It had all been for nothing.
“My wife would kill me if I tried to drag her from Warwick,” Luz puffed out around a cigarette. “Swear there’s nothing to do there, but she loves it more than she does me.”
“I think she just needs some peace and quiet given she’s married to you, Luz,” Carwood said, and Luz put a hand on his chest like it was the greatest offense he’d ever heard.
Laughing cost Ron dearly. Harry pointed a finger at him. “And how about you, Sparky? C’mon, I see it, drop the air of mystery. When’d that happen? And why wasn’t I invited?”
Absent-mindedly, Ron fidgeted with the ring on his left hand, smiling with his mouth closed. He saw Lipton’s eyes drop to his hand, as if he had only just noticed the wedding band, and they lingered on Ron while he spoke. “Two years ago now.” Somehow, it felt like he was speaking about someone else’s life, as if he’d lived his marriage through another man’s eyes. “Time flies. Huh, her name is Alice, we met when I returned from Korea. Married shortly after.”

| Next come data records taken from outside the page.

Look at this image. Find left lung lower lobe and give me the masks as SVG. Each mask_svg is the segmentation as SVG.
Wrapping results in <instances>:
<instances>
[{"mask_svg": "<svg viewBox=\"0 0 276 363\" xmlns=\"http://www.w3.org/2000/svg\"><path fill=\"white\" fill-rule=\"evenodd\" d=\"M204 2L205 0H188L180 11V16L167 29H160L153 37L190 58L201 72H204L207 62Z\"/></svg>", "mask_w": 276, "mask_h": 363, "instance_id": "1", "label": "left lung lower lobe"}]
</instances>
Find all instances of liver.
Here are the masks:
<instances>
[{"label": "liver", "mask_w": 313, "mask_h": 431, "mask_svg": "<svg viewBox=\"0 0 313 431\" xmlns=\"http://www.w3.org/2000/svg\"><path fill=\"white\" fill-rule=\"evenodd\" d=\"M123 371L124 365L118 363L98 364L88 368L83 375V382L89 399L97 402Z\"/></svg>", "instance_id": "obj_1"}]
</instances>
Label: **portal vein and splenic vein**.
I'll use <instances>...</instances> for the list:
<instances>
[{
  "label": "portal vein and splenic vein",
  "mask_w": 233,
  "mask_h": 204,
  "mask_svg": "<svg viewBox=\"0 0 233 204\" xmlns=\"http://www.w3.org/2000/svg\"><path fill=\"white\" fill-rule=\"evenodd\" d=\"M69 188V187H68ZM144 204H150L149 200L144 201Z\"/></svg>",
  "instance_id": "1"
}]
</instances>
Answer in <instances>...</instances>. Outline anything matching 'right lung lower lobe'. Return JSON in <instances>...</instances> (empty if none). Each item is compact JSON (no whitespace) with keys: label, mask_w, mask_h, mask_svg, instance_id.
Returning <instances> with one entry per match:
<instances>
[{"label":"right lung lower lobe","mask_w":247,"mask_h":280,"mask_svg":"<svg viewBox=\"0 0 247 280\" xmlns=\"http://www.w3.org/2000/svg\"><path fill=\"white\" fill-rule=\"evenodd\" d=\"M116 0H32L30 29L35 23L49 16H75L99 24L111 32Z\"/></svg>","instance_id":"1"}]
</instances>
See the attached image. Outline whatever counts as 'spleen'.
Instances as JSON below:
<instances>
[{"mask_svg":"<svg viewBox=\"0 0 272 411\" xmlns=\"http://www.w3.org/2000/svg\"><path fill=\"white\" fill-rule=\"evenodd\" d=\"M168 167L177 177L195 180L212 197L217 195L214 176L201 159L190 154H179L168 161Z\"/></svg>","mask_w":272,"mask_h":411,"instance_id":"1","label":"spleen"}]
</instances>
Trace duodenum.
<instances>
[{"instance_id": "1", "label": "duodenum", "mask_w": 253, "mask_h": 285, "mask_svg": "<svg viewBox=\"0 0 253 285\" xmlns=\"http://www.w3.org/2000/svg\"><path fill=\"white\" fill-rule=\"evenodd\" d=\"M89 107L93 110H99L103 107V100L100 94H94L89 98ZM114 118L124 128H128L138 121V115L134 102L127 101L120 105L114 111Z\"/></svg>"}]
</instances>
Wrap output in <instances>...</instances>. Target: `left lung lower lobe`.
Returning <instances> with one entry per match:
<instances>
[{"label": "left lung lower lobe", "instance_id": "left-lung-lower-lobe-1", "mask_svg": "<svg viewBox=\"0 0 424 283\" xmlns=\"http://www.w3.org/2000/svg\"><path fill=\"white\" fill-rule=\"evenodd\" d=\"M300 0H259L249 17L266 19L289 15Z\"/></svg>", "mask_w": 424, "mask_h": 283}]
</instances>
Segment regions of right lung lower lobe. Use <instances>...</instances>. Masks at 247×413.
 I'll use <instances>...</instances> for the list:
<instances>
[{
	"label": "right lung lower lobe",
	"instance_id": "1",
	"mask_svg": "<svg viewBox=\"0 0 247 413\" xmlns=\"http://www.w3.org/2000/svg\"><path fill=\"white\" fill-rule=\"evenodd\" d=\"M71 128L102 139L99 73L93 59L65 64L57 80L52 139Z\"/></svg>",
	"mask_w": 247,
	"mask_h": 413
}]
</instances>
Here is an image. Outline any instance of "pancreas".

“Truly spared no detail there, Captain,” Luz teased, earning himself some laughs.
“We’re expecting a child,” Ron announced, his gaze on the rim of his empty glass. “Alice didn’t want to travel while… yeah.”
The table erupted in congratulations and cut him off. Suddenly, Ron was surrounded by smiling faces, friendly teasing, and supportive pats falling on his back. That he was going to be a father still sounded unreal, an intangible thing far removed from the Major that he was— all he was ever supposed to be. Although the memory of Alice throwing her arms around him the second he opened the door, her parents crying with joy in their living room, was vivid like the sun on an August day. That had been two weeks ago, and whether it brought him that same boundless happiness he couldn’t say.
Between platitudes, thank yous, and practiced smiles, Ron spared a look at Carwood, unsure what he expected or hoped to find there. There was a smile on Carwood’s lips that touched his eyes that Ron wasn’t sure how to read.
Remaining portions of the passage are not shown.